Please output the data exactly, minus pictures.

------

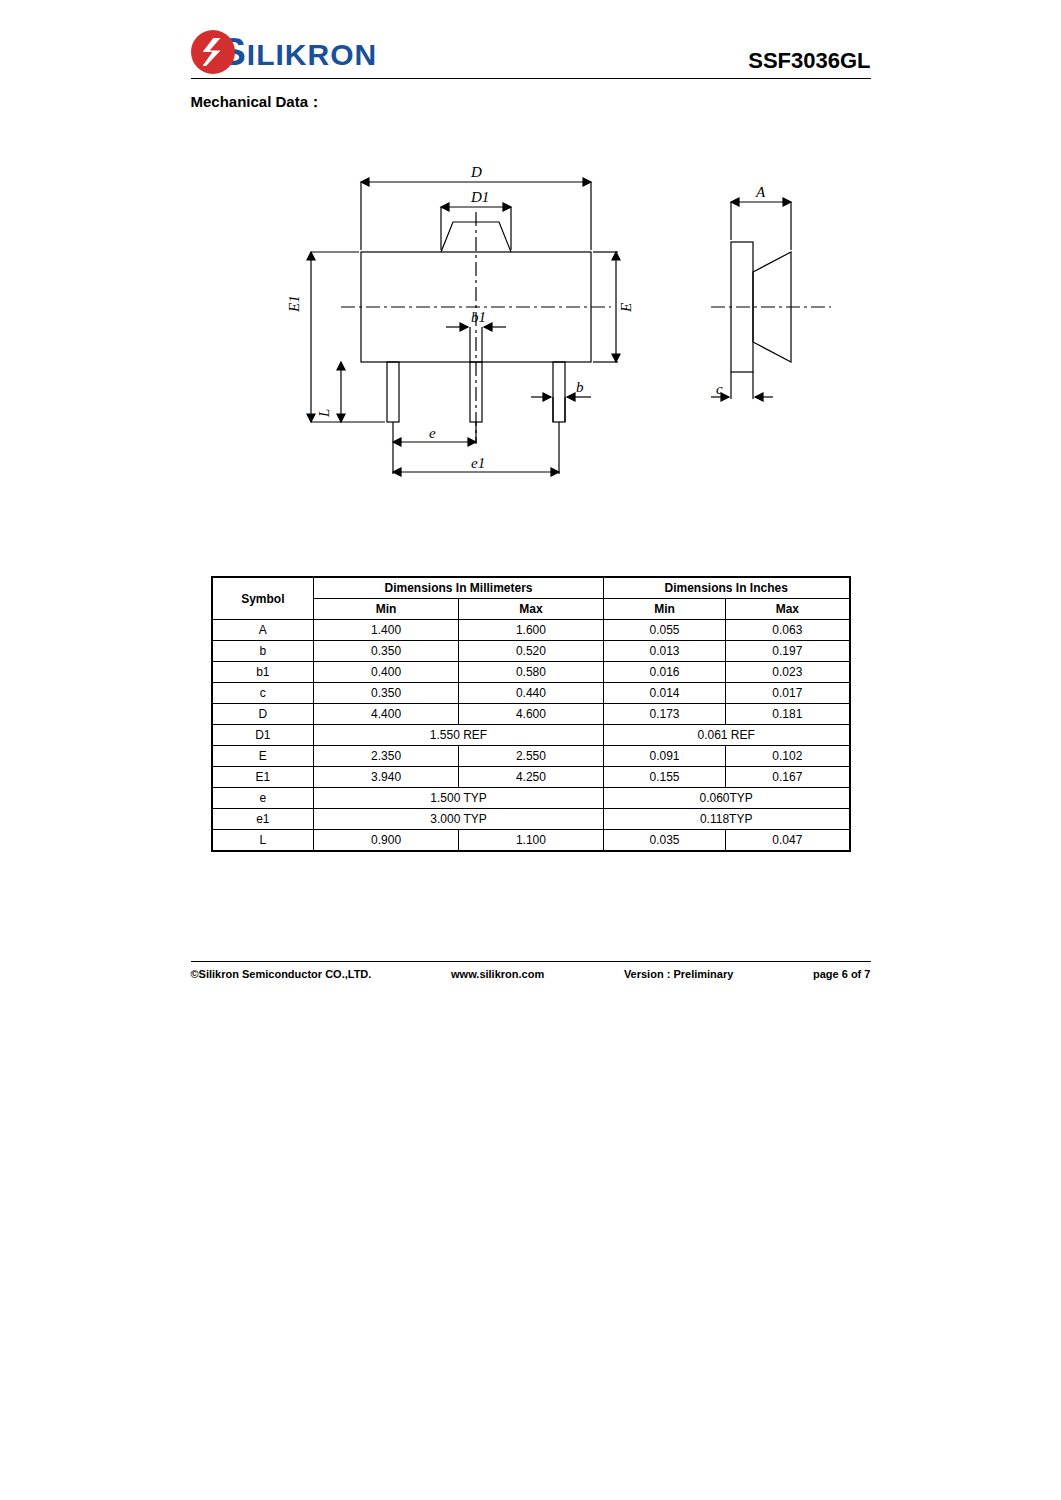SILIKRON
SSF3036GL
Mechanical Data：
D D1 E1 E L b1 b e e1 A c
| Symbol | Dimensions In Millimeters | Dimensions In Inches |
| --- | --- | --- |
| Min | Max | Min | Max |
| A | 1.400 | 1.600 | 0.055 | 0.063 |
| b | 0.350 | 0.520 | 0.013 | 0.197 |
| b1 | 0.400 | 0.580 | 0.016 | 0.023 |
| c | 0.350 | 0.440 | 0.014 | 0.017 |
| D | 4.400 | 4.600 | 0.173 | 0.181 |
| D1 | 1.550 REF | 0.061 REF |
| E | 2.350 | 2.550 | 0.091 | 0.102 |
| E1 | 3.940 | 4.250 | 0.155 | 0.167 |
| e | 1.500 TYP | 0.060TYP |
| e1 | 3.000 TYP | 0.118TYP |
| L | 0.900 | 1.100 | 0.035 | 0.047 |
©Silikron Semiconductor CO.,LTD. www.silikron.com Version : Preliminary page 6 of 7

------

• **RESPONSE FOR THIS EXERCISE**
SILIKRON
SSF3036GL
Mechanical Data：
D D1 E1 E L b1 b e e1 A c
| Symbol | Dimensions In Millimeters | Dimensions In Inches |
| --- | --- | --- |
| Min | Max | Min | Max |
| A | 1.400 | 1.600 | 0.055 | 0.063 |
| b | 0.350 | 0.520 | 0.013 | 0.197 |
| b1 | 0.400 | 0.580 | 0.016 | 0.023 |
| c | 0.350 | 0.440 | 0.014 | 0.017 |
| D | 4.400 | 4.600 | 0.173 | 0.181 |
| D1 | 1.550 REF | 0.061 REF |
| E | 2.350 | 2.550 | 0.091 | 0.102 |
| E1 | 3.940 | 4.250 | 0.155 | 0.167 |
| e | 1.500 TYP | 0.060TYP |
| e1 | 3.000 TYP | 0.118TYP |
| L | 0.900 | 1.100 | 0.035 | 0.047 |
©Silikron Semiconductor CO.,LTD. www.silikron.com Version : Preliminary page 6 of 7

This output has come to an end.